_WHAT YOU NEED TO DO_: All lines in the data that hold the word "labels" need copying.

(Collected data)
----
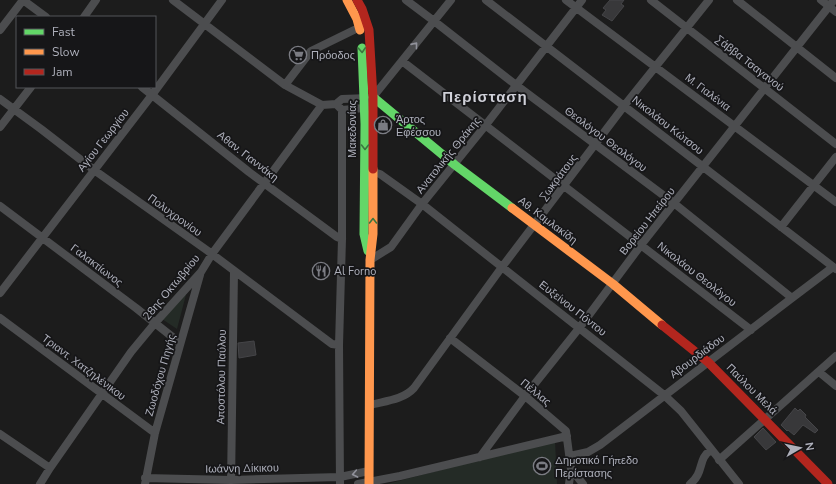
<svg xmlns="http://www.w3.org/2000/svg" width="836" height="484" font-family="'Nunito Sans',sans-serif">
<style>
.green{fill:#242b26}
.building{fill:#38383a;stroke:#454548}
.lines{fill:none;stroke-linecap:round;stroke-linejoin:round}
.street{stroke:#4c4d4f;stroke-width:8}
.fast{stroke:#63d668;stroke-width:9}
.slow{stroke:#ff974d;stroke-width:9}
.jam{stroke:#b3261e;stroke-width:9}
.oneway{stroke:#91929b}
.oneway2{stroke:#3c7640}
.labels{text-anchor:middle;stroke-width:3.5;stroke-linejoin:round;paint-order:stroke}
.poi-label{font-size:11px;fill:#aeb0bb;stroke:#161618;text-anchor:start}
.street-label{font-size:11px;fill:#aeb0bb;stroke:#161618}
.district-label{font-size:15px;font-weight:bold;letter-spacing:1px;fill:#cfd0d8;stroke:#161618}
</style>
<rect width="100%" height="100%" fill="#1c1c1c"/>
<path class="green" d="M188,287l-11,42 -15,-10z
M555,440l2,44h-170z"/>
<path class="building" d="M610,0h14l-3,4 3,2 -12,15 -10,-6 4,-5 -3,-2z
M254,341l2,14 -17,3 -1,-15z
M795,408l3,3 2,-2 6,6 -1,2 13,13 -3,3 -12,-8 -9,10 -6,-5 -1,1 -6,-6z
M763,428l13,14 -10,8 -12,-13z"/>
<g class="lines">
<path class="street" d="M23,0l23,17
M173,0l112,85 37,20 14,-1 6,-5 27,-1
M406,0l28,21 82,64 159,119 117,94
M486,0l350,269
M566,0l270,202
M651,0l185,144
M737,0l99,78
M821,0l15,12
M84,17l12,-17
M0,30l23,-30
M402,61l349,269
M285,85l26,-34 43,-21
M142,87l107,85 88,65 5,2
M0,99l41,30 53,41 114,81 124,93 7,1
M338,106l4,4 22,-2 87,-108
M0,127l31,-40
M373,172l7,2 42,30 242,191 17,16 58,73
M0,206l136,102 44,35
M781,227l55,-70
M370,260l21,-13 31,-43 63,-78 97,-126
M0,293l152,-198 70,-95
M0,318l155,115
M450,338l75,58 41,35 5,38 -2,15
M819,372l17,14
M370,405c15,-4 33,-5 44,-17l88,-121 122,-161 85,-106
M0,434l50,34
M570,456l18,-4 12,-7 192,-147 41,-31
M480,457l45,-61 55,-69 61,-82 193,-245
M719,460l117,-104
M571,469l12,15
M145,478l86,2 109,-3 29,-6
M40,484l10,-16 81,-116 24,-29 46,-51 11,-18 110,-149
M145,484l10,-51 45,-158
M231,484l3,-213
M340,484l-1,-139 3,-106v-129
M358,484l42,-8 167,-40
M690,484c15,-12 7,-25 21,-34"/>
<path class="fast" d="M362,48l3,76 -1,110 4,17
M373,97l82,68 57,43"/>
<path class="slow" d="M347,0l10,19 3,11
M512,208l101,76 49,41
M369,484l1,-224 3,-26v-65"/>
<path class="jam" d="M357,0l5,9 7,21 4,67v72
M662,325l46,37 120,122"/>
</g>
<defs><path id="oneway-chevron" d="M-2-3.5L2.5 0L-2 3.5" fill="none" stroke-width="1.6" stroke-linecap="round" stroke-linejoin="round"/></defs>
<g class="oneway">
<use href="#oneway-chevron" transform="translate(415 45) rotate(-51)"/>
<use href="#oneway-chevron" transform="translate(355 474) rotate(169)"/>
</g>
<g class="oneway2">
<use href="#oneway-chevron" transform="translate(362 50) rotate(87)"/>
<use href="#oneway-chevron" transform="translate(365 147) rotate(90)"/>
<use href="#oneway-chevron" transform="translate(373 221) rotate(-90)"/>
</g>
<defs>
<symbol id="supermarket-ring" viewBox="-11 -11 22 22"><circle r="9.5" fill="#161618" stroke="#7b7c83" stroke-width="1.5"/><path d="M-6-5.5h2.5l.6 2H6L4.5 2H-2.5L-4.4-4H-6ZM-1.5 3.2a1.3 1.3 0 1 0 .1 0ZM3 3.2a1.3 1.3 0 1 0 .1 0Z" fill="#7b7c83"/></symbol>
<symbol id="shop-ring" viewBox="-11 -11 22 22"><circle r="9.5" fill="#161618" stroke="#7b7c83" stroke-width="1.5"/><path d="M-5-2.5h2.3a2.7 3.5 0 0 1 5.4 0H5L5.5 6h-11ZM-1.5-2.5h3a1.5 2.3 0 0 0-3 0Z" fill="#7b7c83"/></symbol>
<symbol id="restaurant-ring" viewBox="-11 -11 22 22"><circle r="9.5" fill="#161618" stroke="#7b7c83" stroke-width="1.5"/><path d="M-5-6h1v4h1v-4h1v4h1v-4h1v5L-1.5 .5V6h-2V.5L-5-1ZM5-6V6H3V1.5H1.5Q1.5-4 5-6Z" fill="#7b7c83"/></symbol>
<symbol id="stadium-ring" viewBox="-11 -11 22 22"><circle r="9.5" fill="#161618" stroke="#7b7c83" stroke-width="1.5"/><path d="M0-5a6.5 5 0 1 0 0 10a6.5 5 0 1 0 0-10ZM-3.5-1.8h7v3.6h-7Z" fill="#7b7c83"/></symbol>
</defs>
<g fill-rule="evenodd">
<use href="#supermarket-ring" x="288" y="45" width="20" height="20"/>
<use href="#shop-ring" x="373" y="115" width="20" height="20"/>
<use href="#restaurant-ring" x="311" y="261" width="20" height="20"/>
<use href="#stadium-ring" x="532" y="456" width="20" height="20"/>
</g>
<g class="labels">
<g class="poi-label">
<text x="311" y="59">Πρόοδος</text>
<text x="396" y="123">Άρτος<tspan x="396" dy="13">Εφέσσου</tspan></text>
<text x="334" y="275">Al Forno</text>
<text x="555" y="464">Δημοτικό Γήπεδο<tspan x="555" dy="13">Περίστασης</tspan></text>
</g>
<g class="street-label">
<text transform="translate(750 63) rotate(38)" y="4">Σάββα Τσαγανού</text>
<text transform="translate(708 92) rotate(37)" y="4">Μ. Γιαλένια</text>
<text transform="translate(668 125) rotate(38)" y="4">Νικολάου Κώτσου</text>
<text transform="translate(352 129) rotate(-90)" y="4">Μακεδονίας</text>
<text transform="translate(606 139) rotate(37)" y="4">Θεολόγου Θεολόγου</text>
<text transform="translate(103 140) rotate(-52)" y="4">Αγίου Γεωργίου</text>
<text transform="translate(448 155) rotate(-51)" y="4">Ανατολικής Θράκης</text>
<text transform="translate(248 156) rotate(38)" y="4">Αθαν. Γιαννάκη</text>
<text transform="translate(558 177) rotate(-53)" y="4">Σωκράτους</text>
<text transform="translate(175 215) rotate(36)" y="4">Πολυχρονίου</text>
<text transform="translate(548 220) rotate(37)" y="4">Αθ. Καμλακίδη</text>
<text transform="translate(647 221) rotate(-52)" y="4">Βορείου Ηπείρου</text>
<text transform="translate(97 265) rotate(37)" y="4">Γαλακτίωνος</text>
<text transform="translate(697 274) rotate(38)" y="4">Νικολάου Θεολόγου</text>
<text transform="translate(171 287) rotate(-50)" y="4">28ης Οκτωβρίου</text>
<text transform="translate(573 308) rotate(38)" y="4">Ευξείνου Πόντου</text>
<text transform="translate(697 356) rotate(-37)" y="4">Αβουρδιάδου</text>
<text transform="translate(84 367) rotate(37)" y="4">Τριαντ. Χατζηλένικου</text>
<text transform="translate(160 375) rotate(-74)" y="4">Ζωοδόχου Πηγής</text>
<text transform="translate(221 377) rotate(-89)" y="4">Αποστόλου Παύλου</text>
<text transform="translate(752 389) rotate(45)" y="4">Παύλου Μελά</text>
<text transform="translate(536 392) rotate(39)" y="4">Πέλλας</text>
<text transform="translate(242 468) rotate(-1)" y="4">Ιωάννη Δίκικου</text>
</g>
<g class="district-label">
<text x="485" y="102">Περίσταση</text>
</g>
</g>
<rect x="16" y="16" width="140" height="72" fill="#161618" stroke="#535459"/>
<rect x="24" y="29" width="20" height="6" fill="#63d668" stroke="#535459"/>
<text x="52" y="36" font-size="12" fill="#aeb0bb">Fast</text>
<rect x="24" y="49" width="20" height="6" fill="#ff974d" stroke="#535459"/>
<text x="52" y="56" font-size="12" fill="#aeb0bb">Slow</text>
<rect x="24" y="69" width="20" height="6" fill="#b3261e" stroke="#535459"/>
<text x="52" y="76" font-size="12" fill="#aeb0bb">Jam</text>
<g transform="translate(800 448) rotate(81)" stroke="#161618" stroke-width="3" paint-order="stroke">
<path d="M0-3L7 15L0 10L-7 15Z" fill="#aeb0bb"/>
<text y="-6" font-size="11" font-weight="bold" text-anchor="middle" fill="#aeb0bb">N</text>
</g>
</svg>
----
_ANSWER TO THIS TASK_:
.labels{text-anchor:middle;stroke-width:3.5;stroke-linejoin:round;paint-order:stroke}
<g class="labels">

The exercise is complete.